** ASSIGNMENT **
Copy every line in the records below that contains the word "label".

Segment Start: EXTRACTED MATERIAL

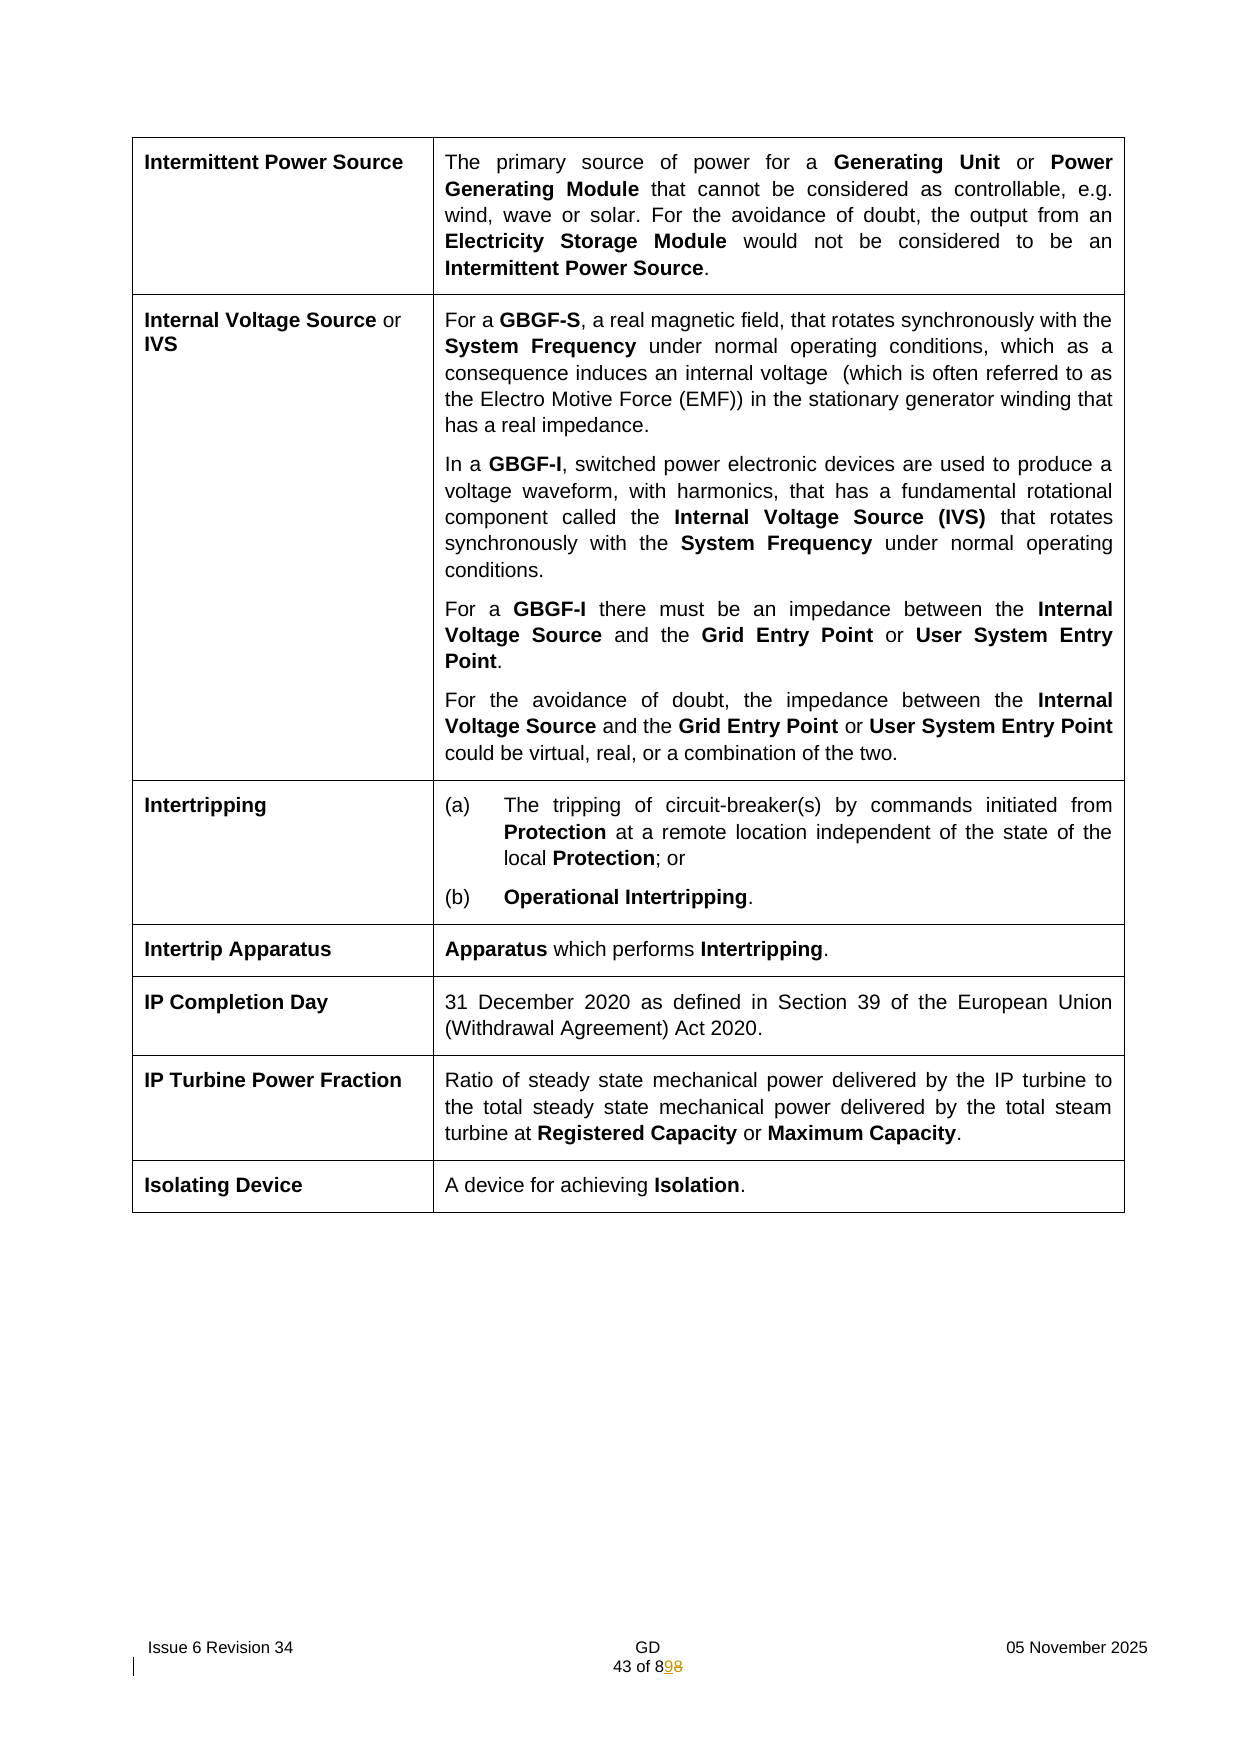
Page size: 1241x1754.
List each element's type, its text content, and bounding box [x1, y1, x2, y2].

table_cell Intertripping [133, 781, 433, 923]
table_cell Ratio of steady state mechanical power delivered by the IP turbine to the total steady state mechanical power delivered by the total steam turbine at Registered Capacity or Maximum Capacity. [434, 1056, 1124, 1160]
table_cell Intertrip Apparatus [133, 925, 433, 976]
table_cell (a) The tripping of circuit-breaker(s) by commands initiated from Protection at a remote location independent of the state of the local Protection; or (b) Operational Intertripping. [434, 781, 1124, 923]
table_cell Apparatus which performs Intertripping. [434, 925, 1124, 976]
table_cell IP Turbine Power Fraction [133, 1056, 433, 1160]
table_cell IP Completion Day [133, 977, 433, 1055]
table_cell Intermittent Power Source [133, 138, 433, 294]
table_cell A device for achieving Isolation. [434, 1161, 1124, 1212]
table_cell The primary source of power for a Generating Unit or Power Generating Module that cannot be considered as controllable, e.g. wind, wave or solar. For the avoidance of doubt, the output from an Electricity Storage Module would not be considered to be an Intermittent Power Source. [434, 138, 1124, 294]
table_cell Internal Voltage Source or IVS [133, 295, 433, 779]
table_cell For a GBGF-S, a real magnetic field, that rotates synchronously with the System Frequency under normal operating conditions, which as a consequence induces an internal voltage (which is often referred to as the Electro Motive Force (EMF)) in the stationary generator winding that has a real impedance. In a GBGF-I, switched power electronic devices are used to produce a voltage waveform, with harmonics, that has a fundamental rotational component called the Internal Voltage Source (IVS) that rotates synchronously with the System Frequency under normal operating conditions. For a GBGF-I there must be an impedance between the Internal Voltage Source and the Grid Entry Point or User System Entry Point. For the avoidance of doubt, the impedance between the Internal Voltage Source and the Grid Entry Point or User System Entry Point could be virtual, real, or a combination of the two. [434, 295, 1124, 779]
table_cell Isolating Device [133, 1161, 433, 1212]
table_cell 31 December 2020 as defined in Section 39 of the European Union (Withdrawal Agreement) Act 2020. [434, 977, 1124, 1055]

Segment End: EXTRACTED MATERIAL
Segment Start: EXTRACTED MATERIAL

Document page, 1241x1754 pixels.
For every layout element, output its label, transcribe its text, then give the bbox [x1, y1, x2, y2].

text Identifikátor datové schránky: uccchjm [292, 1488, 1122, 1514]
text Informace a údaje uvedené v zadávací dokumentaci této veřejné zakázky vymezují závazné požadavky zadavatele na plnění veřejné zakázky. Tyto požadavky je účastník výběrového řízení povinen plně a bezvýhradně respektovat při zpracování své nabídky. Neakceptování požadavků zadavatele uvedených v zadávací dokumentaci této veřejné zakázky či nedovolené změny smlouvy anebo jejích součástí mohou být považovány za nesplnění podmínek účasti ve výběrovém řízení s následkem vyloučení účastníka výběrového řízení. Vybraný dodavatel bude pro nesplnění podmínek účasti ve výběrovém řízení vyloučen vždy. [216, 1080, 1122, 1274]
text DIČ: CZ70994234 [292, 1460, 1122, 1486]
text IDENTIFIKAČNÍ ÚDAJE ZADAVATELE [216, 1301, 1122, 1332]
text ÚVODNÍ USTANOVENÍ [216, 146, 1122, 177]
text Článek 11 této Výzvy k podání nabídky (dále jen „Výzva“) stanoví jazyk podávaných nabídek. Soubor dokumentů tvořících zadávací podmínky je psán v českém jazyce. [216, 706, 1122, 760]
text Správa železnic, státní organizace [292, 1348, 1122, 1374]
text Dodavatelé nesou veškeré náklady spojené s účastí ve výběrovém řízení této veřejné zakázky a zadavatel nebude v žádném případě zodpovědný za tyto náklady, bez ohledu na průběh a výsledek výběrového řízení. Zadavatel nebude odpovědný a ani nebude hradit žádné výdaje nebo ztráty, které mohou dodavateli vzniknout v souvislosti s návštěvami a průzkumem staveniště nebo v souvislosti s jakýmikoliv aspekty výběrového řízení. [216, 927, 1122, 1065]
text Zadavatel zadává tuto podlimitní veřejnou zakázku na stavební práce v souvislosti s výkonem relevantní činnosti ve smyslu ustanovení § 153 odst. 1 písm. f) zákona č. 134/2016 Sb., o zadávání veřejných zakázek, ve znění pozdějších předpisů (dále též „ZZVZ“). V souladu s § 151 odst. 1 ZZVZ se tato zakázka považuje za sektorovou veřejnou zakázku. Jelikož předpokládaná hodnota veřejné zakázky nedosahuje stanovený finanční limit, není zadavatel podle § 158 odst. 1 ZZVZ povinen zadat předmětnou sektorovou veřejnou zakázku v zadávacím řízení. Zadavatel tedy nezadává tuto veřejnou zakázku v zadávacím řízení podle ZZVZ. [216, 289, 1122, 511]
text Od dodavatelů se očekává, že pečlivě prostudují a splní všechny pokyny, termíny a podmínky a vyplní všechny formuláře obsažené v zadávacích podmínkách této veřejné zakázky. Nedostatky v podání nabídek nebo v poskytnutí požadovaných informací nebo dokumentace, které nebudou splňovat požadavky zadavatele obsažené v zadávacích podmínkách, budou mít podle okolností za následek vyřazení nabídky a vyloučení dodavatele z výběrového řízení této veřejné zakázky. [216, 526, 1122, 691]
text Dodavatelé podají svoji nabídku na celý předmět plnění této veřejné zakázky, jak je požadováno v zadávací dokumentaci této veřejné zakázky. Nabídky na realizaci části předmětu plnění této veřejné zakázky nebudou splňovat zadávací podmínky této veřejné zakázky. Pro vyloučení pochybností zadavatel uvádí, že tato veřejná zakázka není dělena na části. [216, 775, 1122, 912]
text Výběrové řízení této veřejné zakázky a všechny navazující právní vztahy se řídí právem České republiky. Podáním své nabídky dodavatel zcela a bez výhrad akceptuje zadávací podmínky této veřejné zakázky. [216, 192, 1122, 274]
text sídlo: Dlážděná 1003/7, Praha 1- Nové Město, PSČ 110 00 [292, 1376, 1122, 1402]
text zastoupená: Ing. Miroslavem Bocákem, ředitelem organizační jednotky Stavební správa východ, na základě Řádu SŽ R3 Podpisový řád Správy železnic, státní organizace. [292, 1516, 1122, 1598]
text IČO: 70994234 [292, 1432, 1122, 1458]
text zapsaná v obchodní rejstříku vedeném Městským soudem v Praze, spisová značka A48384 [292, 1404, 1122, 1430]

Segment End: EXTRACTED MATERIAL
Segment Start: EXTRACTED MATERIAL

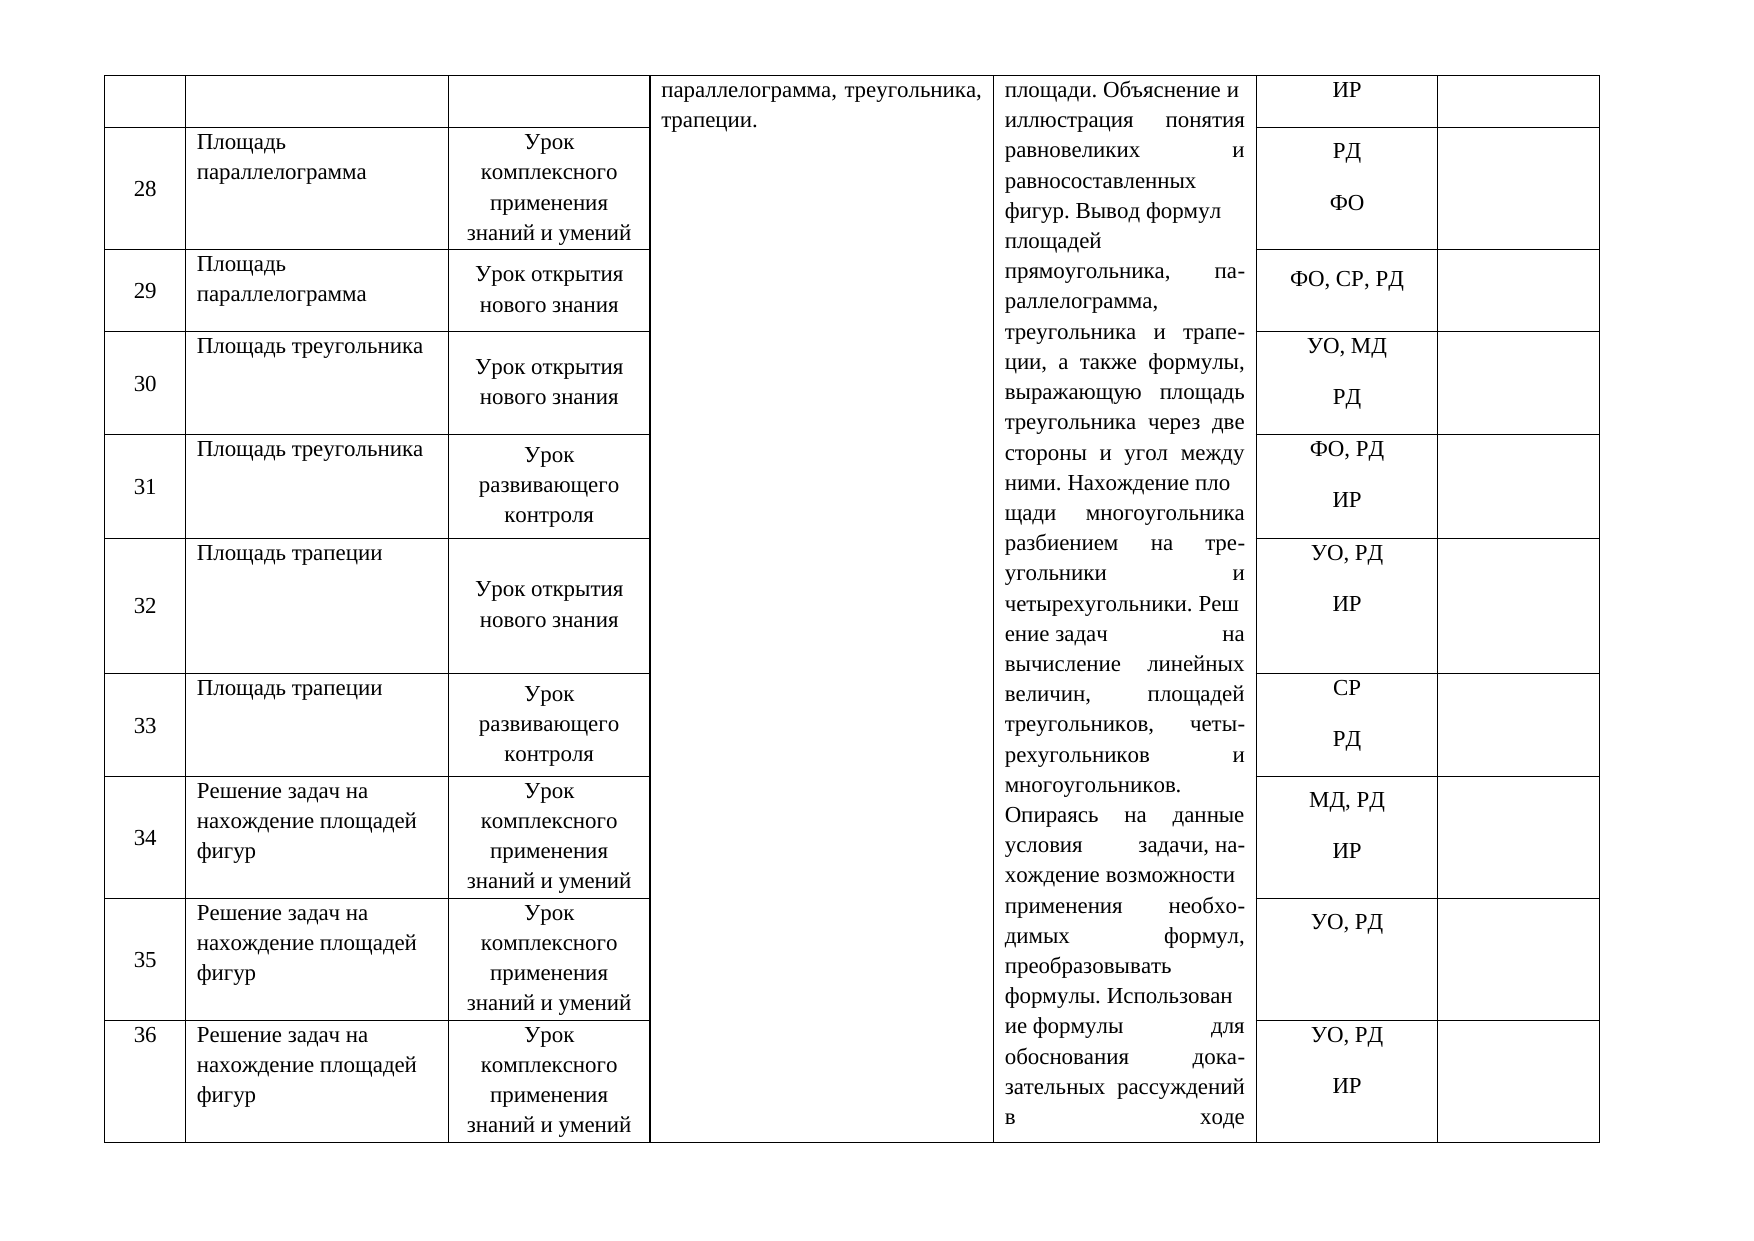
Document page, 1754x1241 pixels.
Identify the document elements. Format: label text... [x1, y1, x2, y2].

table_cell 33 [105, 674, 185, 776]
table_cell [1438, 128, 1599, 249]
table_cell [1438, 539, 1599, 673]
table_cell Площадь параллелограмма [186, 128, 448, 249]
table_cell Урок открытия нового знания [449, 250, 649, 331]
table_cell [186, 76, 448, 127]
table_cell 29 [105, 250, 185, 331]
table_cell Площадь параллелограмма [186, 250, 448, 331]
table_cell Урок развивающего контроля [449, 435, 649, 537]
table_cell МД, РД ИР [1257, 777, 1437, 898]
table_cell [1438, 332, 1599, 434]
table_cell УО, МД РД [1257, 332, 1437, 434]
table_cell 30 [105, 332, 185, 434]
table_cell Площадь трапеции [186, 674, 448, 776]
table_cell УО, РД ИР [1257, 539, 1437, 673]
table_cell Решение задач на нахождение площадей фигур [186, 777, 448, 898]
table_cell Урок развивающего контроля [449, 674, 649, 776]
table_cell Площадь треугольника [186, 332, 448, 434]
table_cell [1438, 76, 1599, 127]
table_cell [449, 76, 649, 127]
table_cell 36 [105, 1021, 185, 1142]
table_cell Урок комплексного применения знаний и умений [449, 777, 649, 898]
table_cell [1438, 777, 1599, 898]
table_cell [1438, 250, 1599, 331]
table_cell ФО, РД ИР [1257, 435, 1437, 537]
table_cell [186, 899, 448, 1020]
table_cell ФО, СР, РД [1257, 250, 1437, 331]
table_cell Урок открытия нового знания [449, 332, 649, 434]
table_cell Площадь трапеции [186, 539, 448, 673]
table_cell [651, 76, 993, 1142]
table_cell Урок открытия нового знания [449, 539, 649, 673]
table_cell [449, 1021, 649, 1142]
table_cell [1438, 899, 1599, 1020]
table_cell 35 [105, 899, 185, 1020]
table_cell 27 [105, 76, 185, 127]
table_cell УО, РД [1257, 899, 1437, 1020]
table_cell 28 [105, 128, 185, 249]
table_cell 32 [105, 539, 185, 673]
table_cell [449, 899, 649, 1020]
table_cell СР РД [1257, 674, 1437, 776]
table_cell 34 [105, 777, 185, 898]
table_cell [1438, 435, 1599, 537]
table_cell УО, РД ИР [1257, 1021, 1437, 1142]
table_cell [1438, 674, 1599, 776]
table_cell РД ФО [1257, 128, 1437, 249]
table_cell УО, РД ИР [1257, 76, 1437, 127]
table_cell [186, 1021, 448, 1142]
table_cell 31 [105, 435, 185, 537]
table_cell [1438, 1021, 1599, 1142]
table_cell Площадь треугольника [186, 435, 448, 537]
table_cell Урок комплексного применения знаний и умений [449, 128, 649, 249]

Segment End: EXTRACTED MATERIAL

** SOLUTION **
For every layout element, output its label, transcribe its text, then give the bbox [x1, y1, x2, y2].
Identify the document elements. Format: label text... [x1, y1, x2, y2].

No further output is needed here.